- **Provided data**
* * *

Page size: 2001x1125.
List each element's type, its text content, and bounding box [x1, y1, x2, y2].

* * *

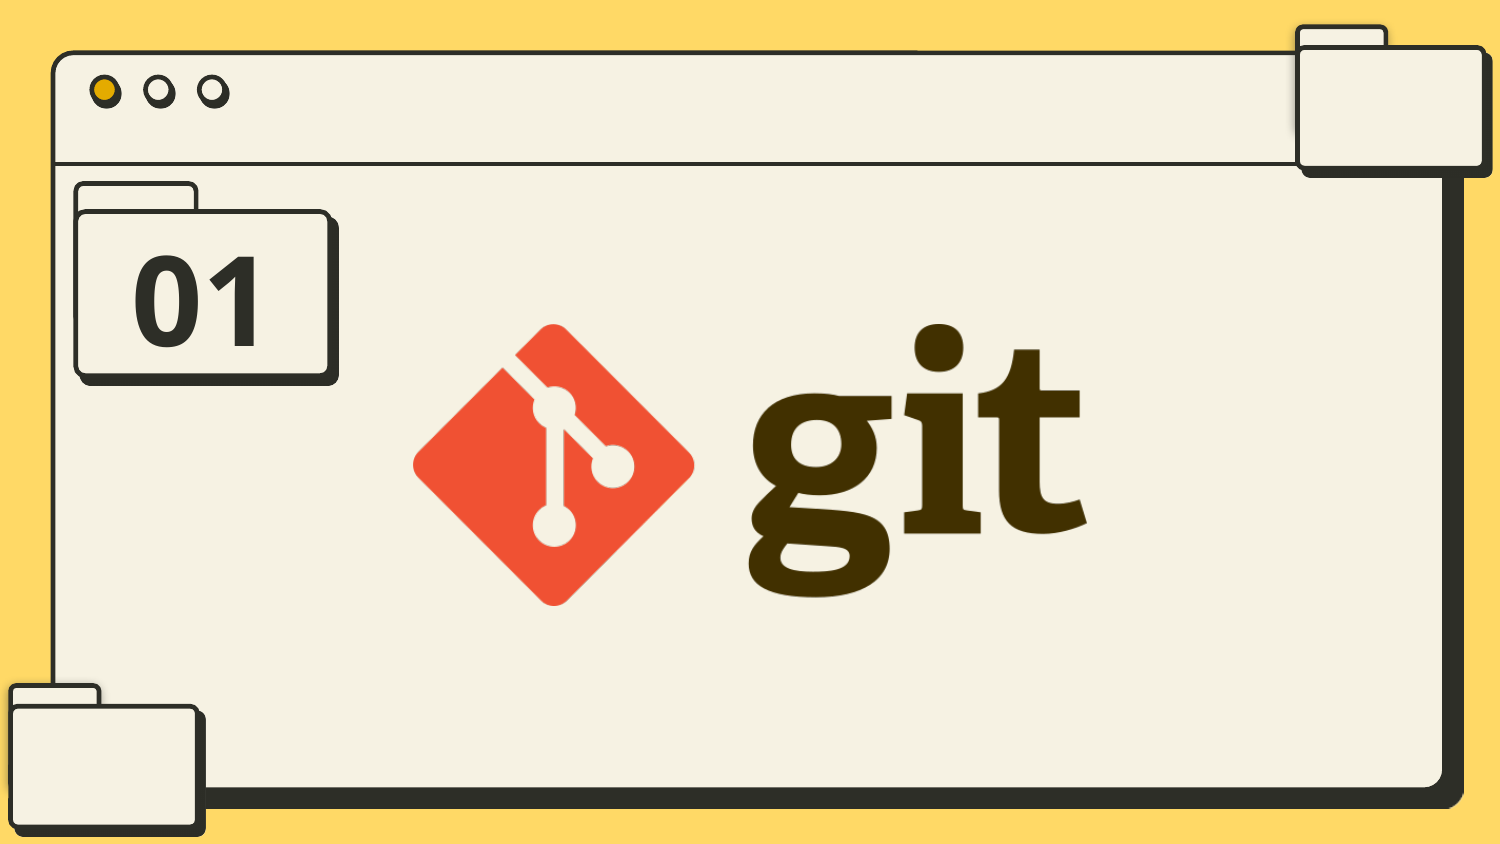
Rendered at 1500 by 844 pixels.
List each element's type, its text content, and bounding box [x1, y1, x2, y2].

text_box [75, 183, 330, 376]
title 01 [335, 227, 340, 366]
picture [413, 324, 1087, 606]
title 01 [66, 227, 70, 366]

* * *

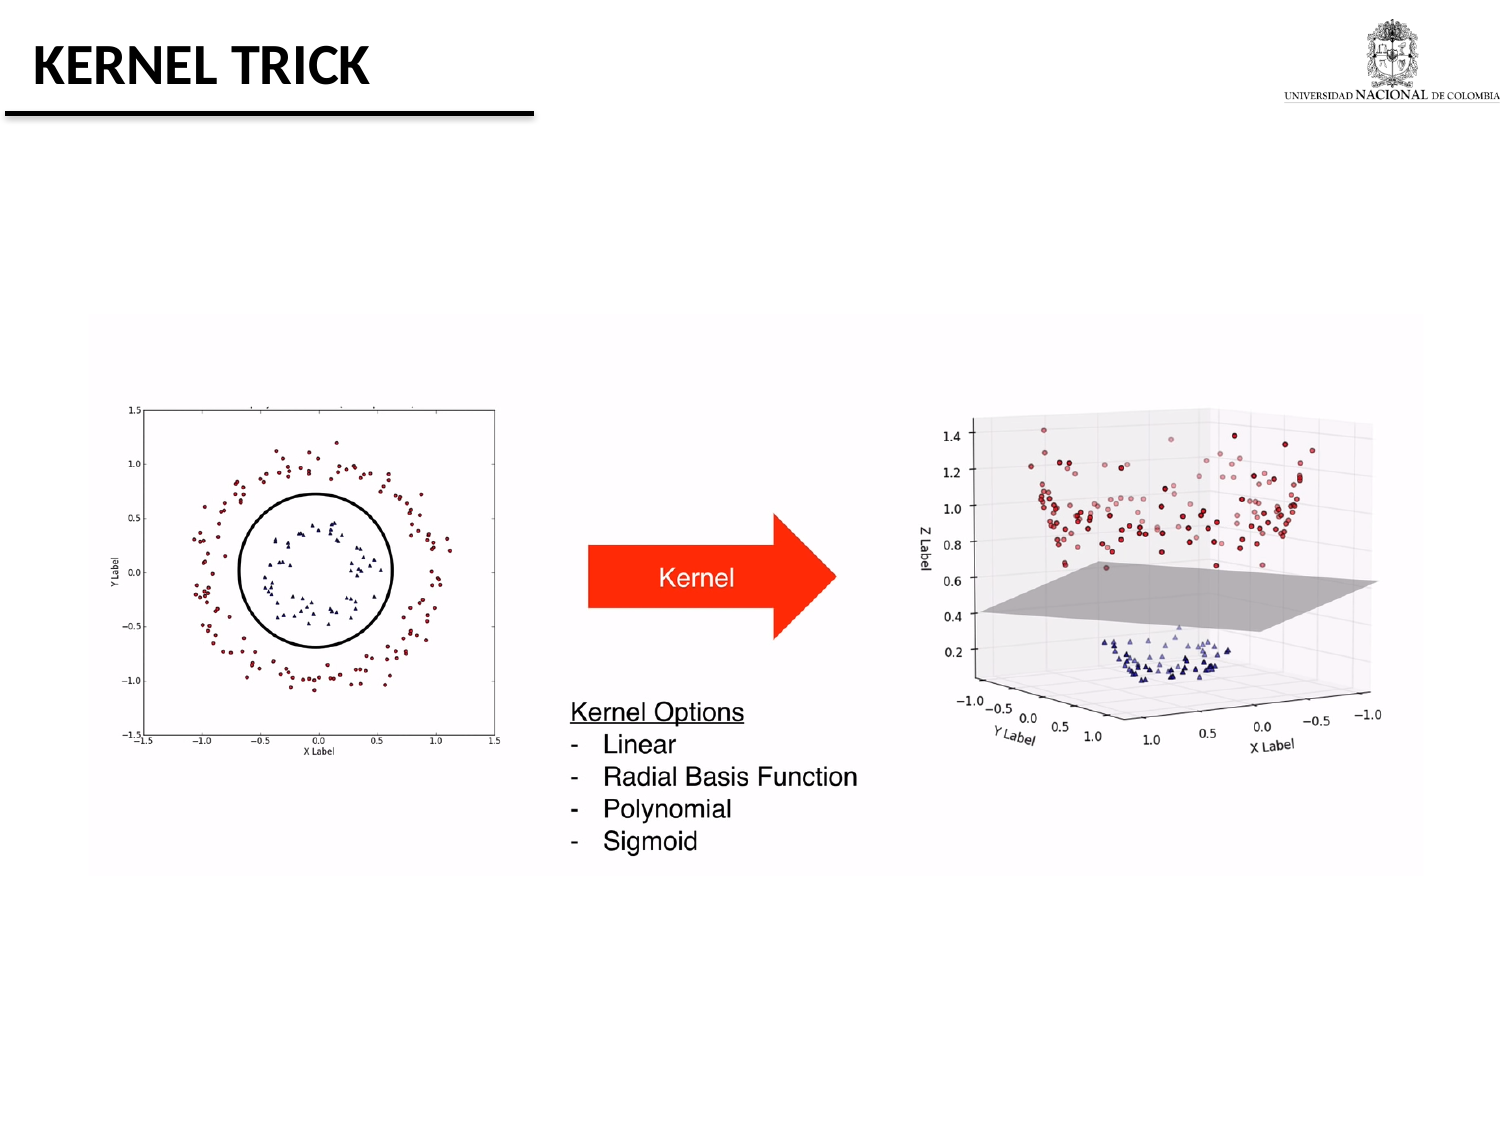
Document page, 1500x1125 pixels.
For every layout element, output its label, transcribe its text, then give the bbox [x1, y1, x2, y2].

* * *

- **Problem statement**
Where the listing above has a line with "Document page, 1500x1125 pixels.", start there, and output every line exactly through the line with "For every layout", which is also included.

- **Finished task**
Document page, 1500x1125 pixels.
For every layout element, output its label, transcribe its text, then give the bbox [x1, y1, x2, y2].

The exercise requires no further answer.